Discussion on: Write a script to identify similarity from two string.

View post

This is interesting. I tried for a little while to come up with my own solution, but, unfortunately, when I was researching the problem, I came across an algorithm for Levenshtein Distance. I couldn't think of any solution that I liked better than the one that I found.

So I thought I'd share it in case anybody else is interested. Here's a link to the original write-up I found.

"""Finds the percent similarity between two strings."""

import numpy as np

def similarity(first, second):
    """Returns the percent similarity between two strings.

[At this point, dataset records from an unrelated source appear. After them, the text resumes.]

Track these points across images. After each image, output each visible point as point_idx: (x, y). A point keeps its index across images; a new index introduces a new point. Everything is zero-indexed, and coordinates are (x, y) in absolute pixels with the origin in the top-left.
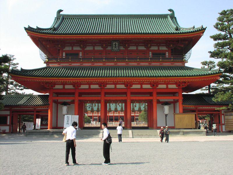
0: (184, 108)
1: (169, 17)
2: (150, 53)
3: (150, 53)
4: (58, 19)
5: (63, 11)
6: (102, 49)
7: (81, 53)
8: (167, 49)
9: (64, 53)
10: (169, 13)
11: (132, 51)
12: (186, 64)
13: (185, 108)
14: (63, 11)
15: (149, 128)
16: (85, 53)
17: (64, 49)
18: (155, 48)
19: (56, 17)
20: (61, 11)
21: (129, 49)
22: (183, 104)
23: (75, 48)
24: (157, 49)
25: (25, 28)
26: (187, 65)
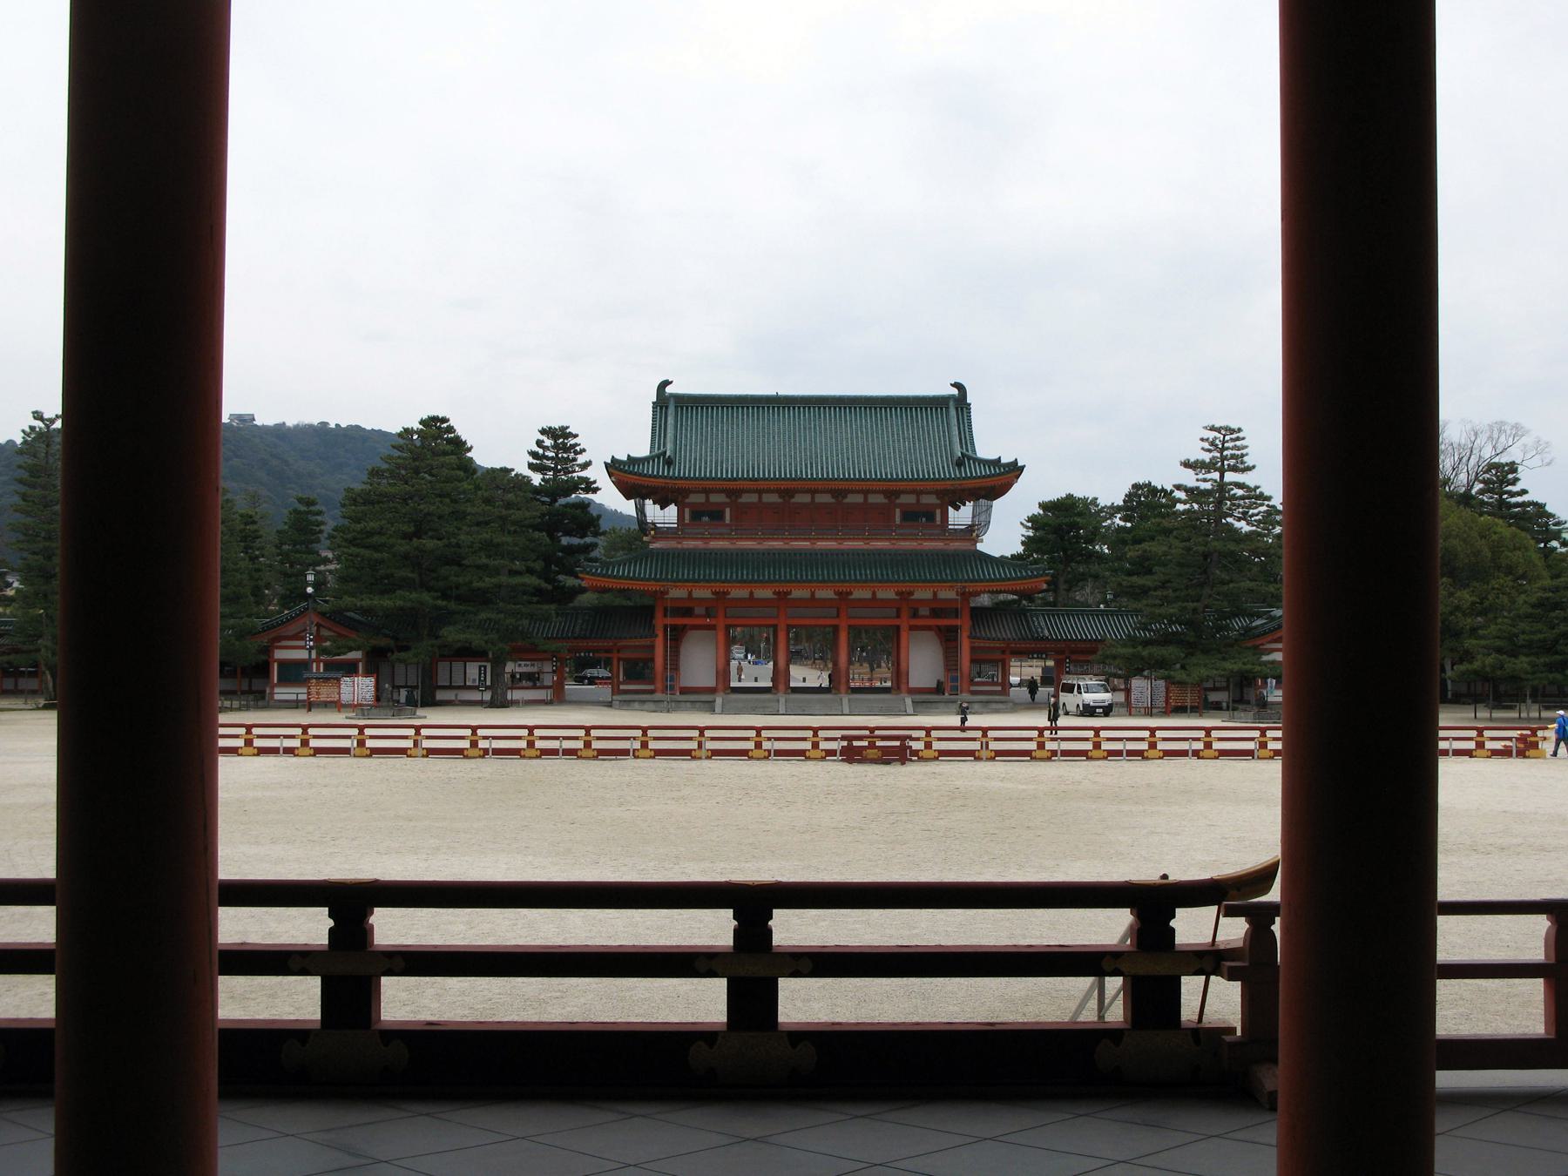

    Calculated as the # of non-changed characters divided by
    the total characters in the smallest input (assuming all 
    added characters are changes that need made).
    """
    changes = levenshtein_distance(first, second)
    min_total_chars = min(len(first), len(second))

    return (min_total_chars - changes)/min_total_chars


def levenshtein_distance(first, second):
    """Calculates the Levenshtein Distance 
    (https://en.wikipedia.org/wiki/Levenshtein_distance) between two strings.

    Algorithm from Michael Gilleland (https://goo.gl/aUYbqW).
    """

    first_len = len(first)
    second_len = len(second)
    if first_len == 0 or second_len == 0:
        raise ValueError("Inputs must not have length 0")

    matrix = np.zeros((first_len+1, second_len+1), dtype=np.int)
    matrix[:,0] = range(first_len+1)
    matrix[0,:] = range(second_len+1)

    for i, first_char in enumerate(first, start=1):
        for j, second_char in enumerate(second, start=1):
            if first_char == second_char:
                cost = 0
            else:
                cost = 1

            min_cost = min(
                matrix[i-1, j] + 1,
                matrix[i, j-1] + 1,
                matrix[i-1, j-1] + cost
            )
            matrix[i, j] = min_cost

    return matrix[first_len, second_len]

Essentially, from what I can tell, you create a 2-dimensional matrix. As you build the matrix, moving from top-left to bottom-right, you're weighing the cumulative cost of:

Deleting a character in one of the words.
Inserting a new character in one of the words.
Changing (or leaving alone) the existing character.

The bottom right corner of the matrix ends up holding the minimum number of changes you need to make to make the two strings match.

If anybody can explain the reasoning behind it to me better, I would love to hear about it!